This is a guest blog entry by Mónica Alemán, who was MADRE's Program Director for many years. She is now the Executive Director of the MADRE sister organization, the International Indigenous Women's Forum, and a member of the MADRE Network of Experts. As the Eighth Session of the United Nations Permanent Forum on Indigenous Issues draws to a close, Mónica took some time to reflect on the role of Indigenous women and we asked her to share her thoughts with us.
On May 18th 2009, the United Nations Permanent Forum on Indigenous Peoples (UNPFII) convened for its 8th Session. The UNPFII is a space for dialogue with United Nations Members States, United Nations Specialized Agencies and, most importantly, with and between Indigenous women and men who year after year travel to New York for an opportunity to transform the way the United Nations system engages with Indigenous peoples.
Annually, at least 1500 representatives from over 120 countries across the globe participate.

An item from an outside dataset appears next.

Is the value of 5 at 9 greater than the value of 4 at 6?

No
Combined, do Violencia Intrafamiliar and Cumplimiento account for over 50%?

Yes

The 8th Session in 2009 was a critical year for Indigenous women. In a context where the key focus of discussion operated around “implementation” of the existing international framework for the protection of Indigenous peoples’ rights, Indigenous women presented their country situations and how these situations have not yet been addressed.

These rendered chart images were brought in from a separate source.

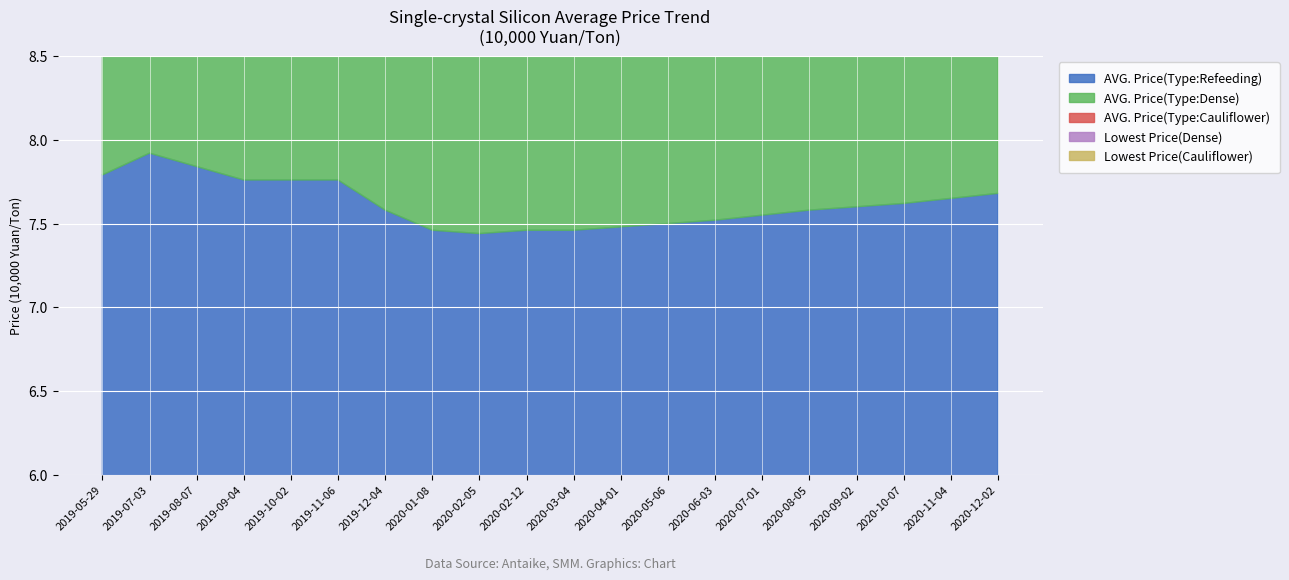

Where is the first local minimum for AVG. Price(Type:Cauliflower)?

2020-01-08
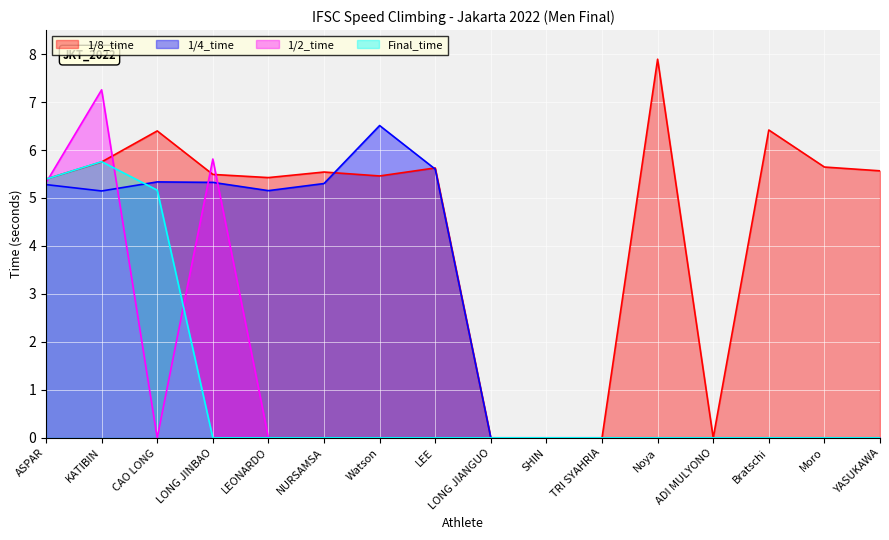

What is the value of the 1/4_time point at the 8th from the left?

5.6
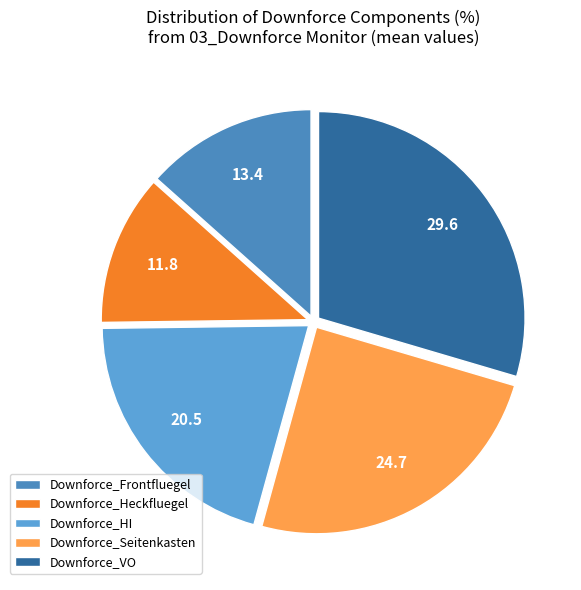

Does Downforce_Seitenkasten represent more than half of the total?

No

Expert members of the UNPFII sought to revise the level of application of previous UNPFII recommendations issued, from 2002 - 2008 with a particular emphasis on those related to women and development.
In the halls of the United Nations, the fervent participation of Indigenous women is palpable. Women are constantly mobilizing amongst each other as well as reaching out to Indigenous men – by raising their voices Indigenous women express their gratitude for the advancements but also their strong disappointment in the work done so far or, better said, the work that has not yet been done.

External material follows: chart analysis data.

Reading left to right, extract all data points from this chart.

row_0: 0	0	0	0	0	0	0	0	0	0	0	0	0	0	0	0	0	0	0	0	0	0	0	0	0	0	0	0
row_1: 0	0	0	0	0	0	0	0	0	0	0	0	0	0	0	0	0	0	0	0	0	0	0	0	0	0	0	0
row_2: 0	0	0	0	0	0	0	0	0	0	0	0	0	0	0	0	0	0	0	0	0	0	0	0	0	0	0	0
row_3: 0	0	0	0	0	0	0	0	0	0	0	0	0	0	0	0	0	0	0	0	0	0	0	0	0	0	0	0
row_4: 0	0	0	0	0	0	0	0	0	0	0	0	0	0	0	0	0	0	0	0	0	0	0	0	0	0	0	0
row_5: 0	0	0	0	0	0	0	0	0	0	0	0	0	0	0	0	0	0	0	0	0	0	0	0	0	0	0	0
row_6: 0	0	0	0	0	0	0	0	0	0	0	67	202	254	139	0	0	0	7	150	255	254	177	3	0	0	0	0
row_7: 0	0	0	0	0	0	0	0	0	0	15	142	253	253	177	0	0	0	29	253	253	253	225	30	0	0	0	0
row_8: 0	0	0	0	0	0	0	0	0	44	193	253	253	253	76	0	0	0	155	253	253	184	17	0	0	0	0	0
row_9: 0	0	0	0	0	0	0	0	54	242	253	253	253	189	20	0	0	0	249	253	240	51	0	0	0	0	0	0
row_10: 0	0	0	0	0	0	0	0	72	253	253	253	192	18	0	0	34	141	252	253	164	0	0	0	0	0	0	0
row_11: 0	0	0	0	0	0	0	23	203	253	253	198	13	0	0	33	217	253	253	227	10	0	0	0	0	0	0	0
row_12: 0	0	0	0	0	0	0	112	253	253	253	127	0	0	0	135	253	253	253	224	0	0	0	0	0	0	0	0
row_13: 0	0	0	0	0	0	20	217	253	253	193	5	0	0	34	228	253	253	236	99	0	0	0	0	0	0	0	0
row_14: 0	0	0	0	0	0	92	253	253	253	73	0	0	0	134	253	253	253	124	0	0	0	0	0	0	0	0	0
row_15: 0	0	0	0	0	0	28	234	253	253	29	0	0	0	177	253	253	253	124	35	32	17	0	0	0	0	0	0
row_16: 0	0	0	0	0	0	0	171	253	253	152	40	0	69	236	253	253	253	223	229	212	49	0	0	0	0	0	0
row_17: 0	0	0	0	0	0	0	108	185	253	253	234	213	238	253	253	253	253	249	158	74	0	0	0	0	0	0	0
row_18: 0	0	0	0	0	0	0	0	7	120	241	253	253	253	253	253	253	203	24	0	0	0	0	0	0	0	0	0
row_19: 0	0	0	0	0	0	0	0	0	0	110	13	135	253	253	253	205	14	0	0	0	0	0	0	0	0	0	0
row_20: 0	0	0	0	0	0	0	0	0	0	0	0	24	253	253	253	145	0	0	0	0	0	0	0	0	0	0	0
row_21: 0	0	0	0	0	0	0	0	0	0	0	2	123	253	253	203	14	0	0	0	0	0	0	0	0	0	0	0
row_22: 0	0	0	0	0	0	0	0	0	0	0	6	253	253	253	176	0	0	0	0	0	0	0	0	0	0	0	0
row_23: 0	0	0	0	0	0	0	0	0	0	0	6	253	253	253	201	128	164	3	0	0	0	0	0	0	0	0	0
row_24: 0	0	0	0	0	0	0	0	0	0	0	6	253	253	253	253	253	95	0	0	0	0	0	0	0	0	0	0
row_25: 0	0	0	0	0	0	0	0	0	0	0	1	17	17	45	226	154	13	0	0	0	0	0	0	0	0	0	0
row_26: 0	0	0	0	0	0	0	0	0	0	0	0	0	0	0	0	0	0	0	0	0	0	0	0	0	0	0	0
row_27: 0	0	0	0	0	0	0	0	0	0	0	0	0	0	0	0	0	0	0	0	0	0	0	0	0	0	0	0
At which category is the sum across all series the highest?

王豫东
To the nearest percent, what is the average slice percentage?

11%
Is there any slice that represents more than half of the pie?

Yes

The International Indigenous Women’s Forum (IIWF/FIMI) is a global initiative of Indigenous women’s organizations and networks from the Americas, Africa, and Asia. In 2009, IIWF/FIMI presented a Shadow Report on the Level of Implementation of the UNPF Recommendations 2002 – 2008. The report gathered responses from over 30 Indigenous peoples organizations and 32 United Nations agencies. The key concerns reflected in the report includes areas such as education, health, the environment, peace and development.
Through an extensive analysis of the areas put forward the IIWF/FIMI proceeded to make specific recommendations to the UNPFII in its final report.
The experience of working both in the context of mobilizing Indigenous women’s organizations at the continental or global level can best be equated with riding a high speed boat that has no stops on a river bank. Indigenous women are usually on the reaction side when it comes to the international agenda. Due to their geographical location and language barriers, Indigenous women face constant difficulties in positioning their priorities on agendas that are set at the global level. Therefore having the space at the UNPFII becomes even more relevant for such marginalized communities and voices.